Required work:
The records below are to be reproduced exactly, and no picture should appear in the copy.

(Records contained in a dataset)

:::

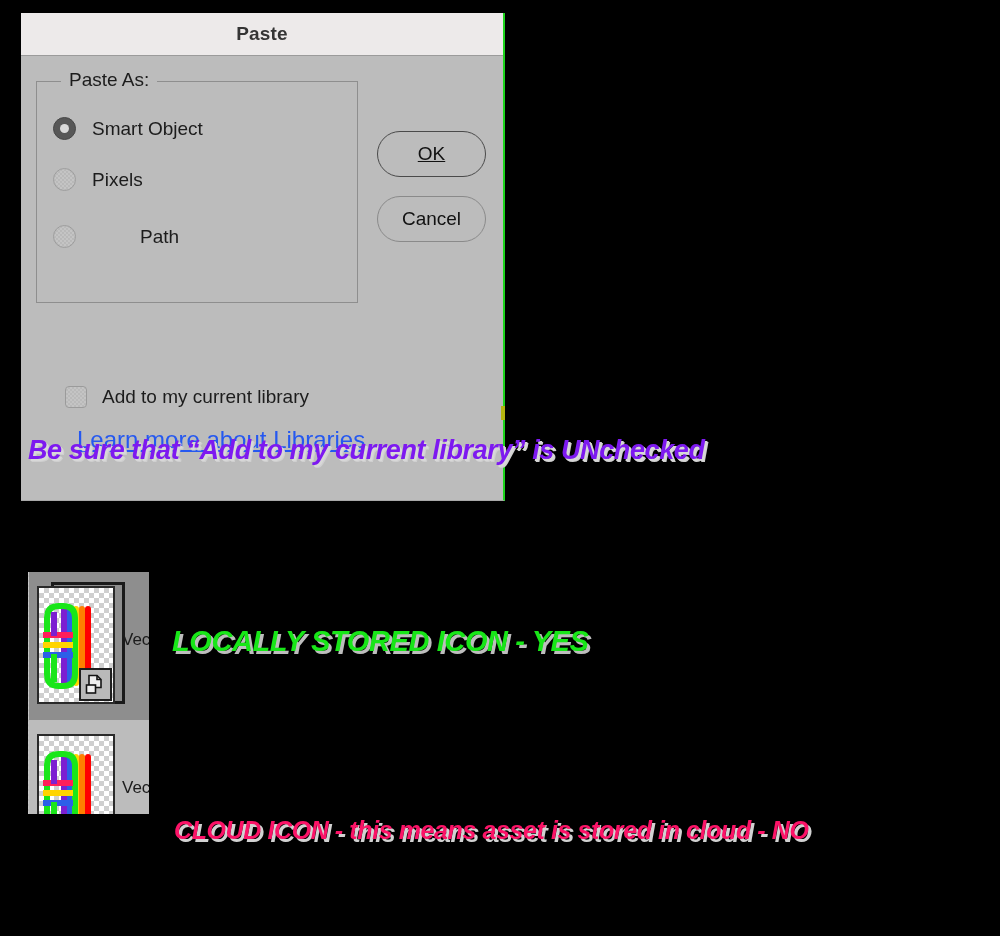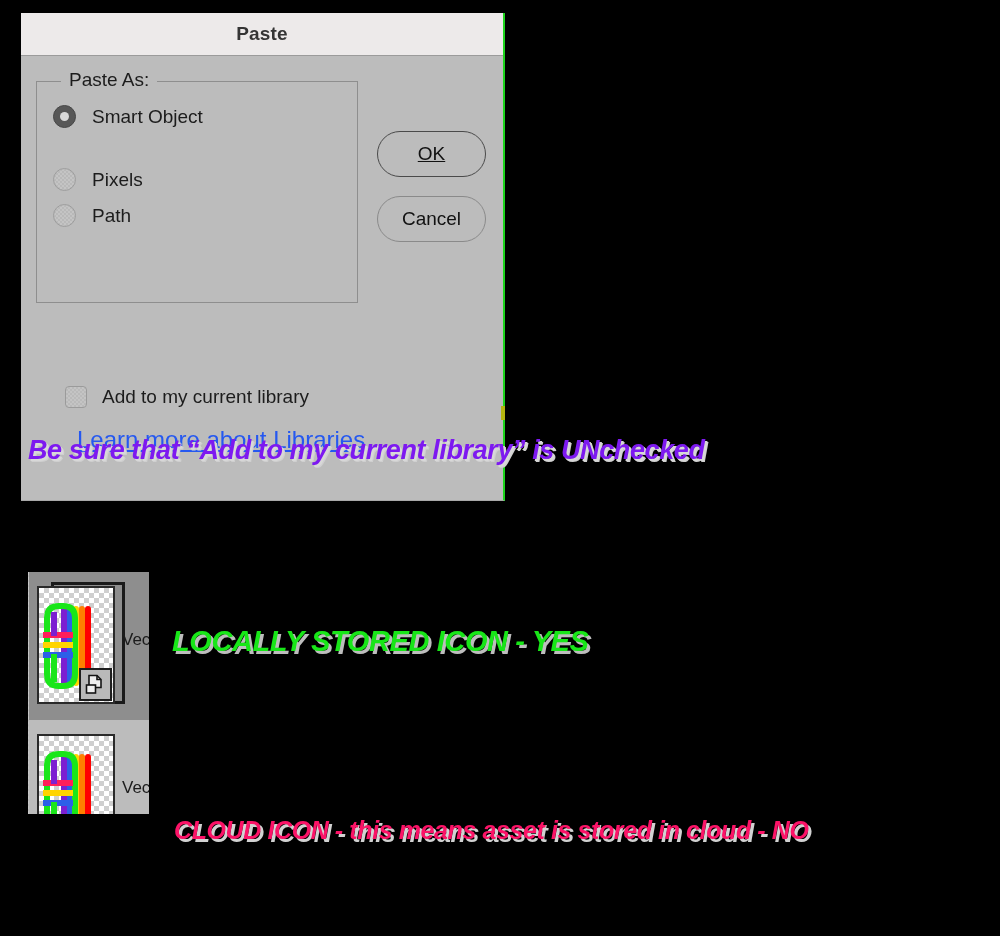--- a/index.html
+++ b/index.html
@@ -77,7 +77,7 @@
     align-items: center;
     height: 26px;
   }
-  .radio-row.r0 { top: 21px; }
+  .radio-row.r0 { top: 33px; }
   .radio-row.r1 { top: 84px; }
   .radio-row.r2 { top: 120px; }
   .radio-row.r3 { top: 186px; }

:::

Solved problem:
--- a/index.html
+++ b/index.html
@@ -77,7 +77,7 @@
     align-items: center;
     height: 26px;
   }
-  .radio-row.r0 { top: 21px; }
+  .radio-row.r0 { top: 33px; }
   .radio-row.r1 { top: 84px; }
   .radio-row.r2 { top: 120px; }
   .radio-row.r3 { top: 186px; }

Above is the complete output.